Abstracts

We consider a new style of pricing theory which is affected by the market clearing condition with finite number of issued securities. This feature isn’t explicitly considered in the traditional finance theory which usually assumes both homogeneous agents and market completeness. Once we introduce the assumption of heterogeneous agents and finiteness of issued securities, the security price shifts from the level dominated only by market uncertainty.
We utilize a simple and convincing setting, that there are only two types of market participants with different risk aversions. We also consider the effect of the market clearing condition with finite number of issued securities. The security price is described as a result of transactions between different types of market participants. While the market clearing condition is defined such that all participants have to retain all the issued securities as a whole, we derive the first order condition of utility maximization problem for each type of market participants. This gives us the form of the security price; more precisely, the optimal payment formula for each market participant. We also show the uniqueness and existence of the security price.

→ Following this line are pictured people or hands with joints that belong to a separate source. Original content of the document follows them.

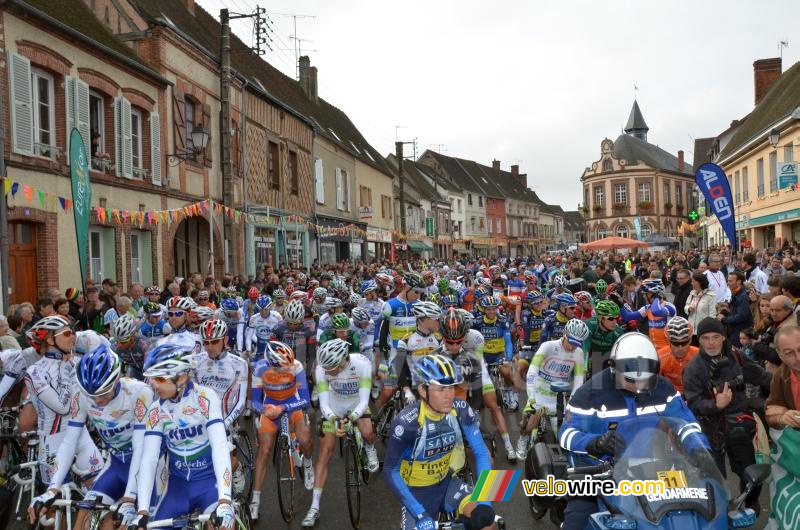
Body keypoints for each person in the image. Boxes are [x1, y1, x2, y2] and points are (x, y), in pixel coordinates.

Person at [558, 332, 710, 529]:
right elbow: (566, 433)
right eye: (631, 380)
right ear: (614, 369)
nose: (639, 386)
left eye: (645, 380)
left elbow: (687, 424)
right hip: (599, 473)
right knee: (577, 522)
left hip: (654, 470)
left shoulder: (663, 388)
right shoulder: (590, 392)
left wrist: (699, 448)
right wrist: (595, 442)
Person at [29, 345, 154, 529]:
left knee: (126, 524)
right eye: (91, 395)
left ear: (116, 380)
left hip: (146, 467)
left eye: (103, 394)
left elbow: (140, 449)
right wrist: (52, 489)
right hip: (117, 464)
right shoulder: (80, 395)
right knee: (85, 512)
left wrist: (129, 498)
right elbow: (69, 442)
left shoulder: (139, 392)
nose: (97, 401)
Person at [127, 343, 235, 530]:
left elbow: (219, 446)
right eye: (152, 379)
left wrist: (225, 499)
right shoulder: (156, 409)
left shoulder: (205, 397)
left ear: (182, 377)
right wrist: (142, 511)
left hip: (210, 483)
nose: (153, 385)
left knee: (220, 527)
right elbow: (149, 459)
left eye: (159, 379)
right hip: (177, 488)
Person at [383, 354, 497, 530]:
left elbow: (481, 453)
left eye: (451, 387)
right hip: (415, 493)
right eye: (441, 389)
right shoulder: (407, 423)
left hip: (447, 484)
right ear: (422, 390)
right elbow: (391, 471)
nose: (449, 395)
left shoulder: (460, 409)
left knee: (489, 525)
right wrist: (419, 514)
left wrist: (484, 503)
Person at [681, 317, 771, 512]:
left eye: (715, 337)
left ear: (723, 337)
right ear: (699, 339)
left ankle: (750, 502)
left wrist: (786, 385)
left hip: (739, 424)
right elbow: (694, 404)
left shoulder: (736, 356)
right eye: (705, 338)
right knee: (714, 479)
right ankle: (719, 513)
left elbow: (763, 377)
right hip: (709, 428)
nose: (711, 342)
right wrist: (716, 404)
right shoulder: (693, 368)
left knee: (750, 473)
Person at [301, 339, 379, 528]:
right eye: (325, 368)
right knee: (325, 453)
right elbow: (324, 403)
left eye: (331, 368)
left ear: (344, 360)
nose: (326, 372)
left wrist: (352, 417)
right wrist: (335, 420)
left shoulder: (362, 364)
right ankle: (314, 506)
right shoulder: (321, 369)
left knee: (368, 433)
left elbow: (363, 401)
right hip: (333, 408)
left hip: (356, 405)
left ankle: (369, 447)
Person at [23, 316, 104, 486]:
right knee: (54, 503)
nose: (73, 337)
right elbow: (62, 407)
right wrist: (69, 371)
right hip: (53, 440)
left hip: (81, 435)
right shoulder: (35, 372)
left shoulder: (76, 362)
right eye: (67, 333)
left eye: (73, 332)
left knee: (100, 493)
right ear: (50, 339)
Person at [250, 341, 314, 519]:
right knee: (264, 451)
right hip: (270, 408)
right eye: (282, 368)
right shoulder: (260, 368)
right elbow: (254, 400)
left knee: (305, 440)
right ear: (271, 363)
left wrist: (283, 408)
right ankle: (255, 501)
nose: (287, 370)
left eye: (288, 366)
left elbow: (306, 399)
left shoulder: (296, 366)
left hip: (292, 406)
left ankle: (307, 463)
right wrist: (265, 410)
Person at [518, 319, 590, 458]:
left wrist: (572, 403)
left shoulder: (579, 353)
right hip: (538, 393)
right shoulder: (548, 346)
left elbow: (578, 381)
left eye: (577, 344)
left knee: (565, 436)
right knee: (529, 422)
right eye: (571, 342)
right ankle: (523, 439)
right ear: (564, 334)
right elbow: (532, 372)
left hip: (557, 398)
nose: (572, 347)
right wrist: (531, 398)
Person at [377, 272, 422, 409]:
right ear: (406, 288)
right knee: (388, 391)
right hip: (395, 353)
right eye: (416, 291)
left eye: (421, 292)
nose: (418, 295)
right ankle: (375, 418)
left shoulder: (419, 305)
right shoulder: (390, 305)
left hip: (414, 354)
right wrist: (383, 359)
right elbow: (382, 334)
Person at [657, 316, 699, 396]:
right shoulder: (659, 357)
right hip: (670, 395)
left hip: (694, 394)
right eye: (676, 343)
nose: (680, 348)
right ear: (669, 341)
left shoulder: (699, 355)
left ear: (690, 340)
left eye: (684, 343)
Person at [582, 300, 625, 376]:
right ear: (600, 318)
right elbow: (585, 347)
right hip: (595, 358)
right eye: (611, 319)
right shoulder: (590, 324)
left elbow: (620, 357)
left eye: (616, 318)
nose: (614, 322)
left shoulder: (618, 332)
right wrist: (584, 368)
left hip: (610, 360)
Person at [720, 271, 753, 348]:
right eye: (728, 280)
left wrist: (724, 319)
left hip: (740, 332)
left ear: (739, 282)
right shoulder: (736, 292)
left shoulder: (743, 296)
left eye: (730, 281)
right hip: (735, 330)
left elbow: (742, 316)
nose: (728, 283)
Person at [685, 272, 717, 346]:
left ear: (699, 282)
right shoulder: (692, 294)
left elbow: (712, 315)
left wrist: (708, 329)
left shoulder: (710, 296)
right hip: (691, 330)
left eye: (693, 281)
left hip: (703, 331)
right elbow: (686, 306)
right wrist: (688, 308)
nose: (691, 283)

By the procedure shown above, we deduce the premium due to the constraint of the finite number of issued securities; we call it `finite number premium’. We can define the rational range of finite number premium as well, where the security price meets no-arbitrage condition.
As an empirical analysis, we apply our model to the JGB and JGB futures markets. Utilizing these market data, we derive the finite number premium and did likelihood ratio test. As a result, we show the significance of the finite number premium in the market of JGB futures. It implies the validation of our model.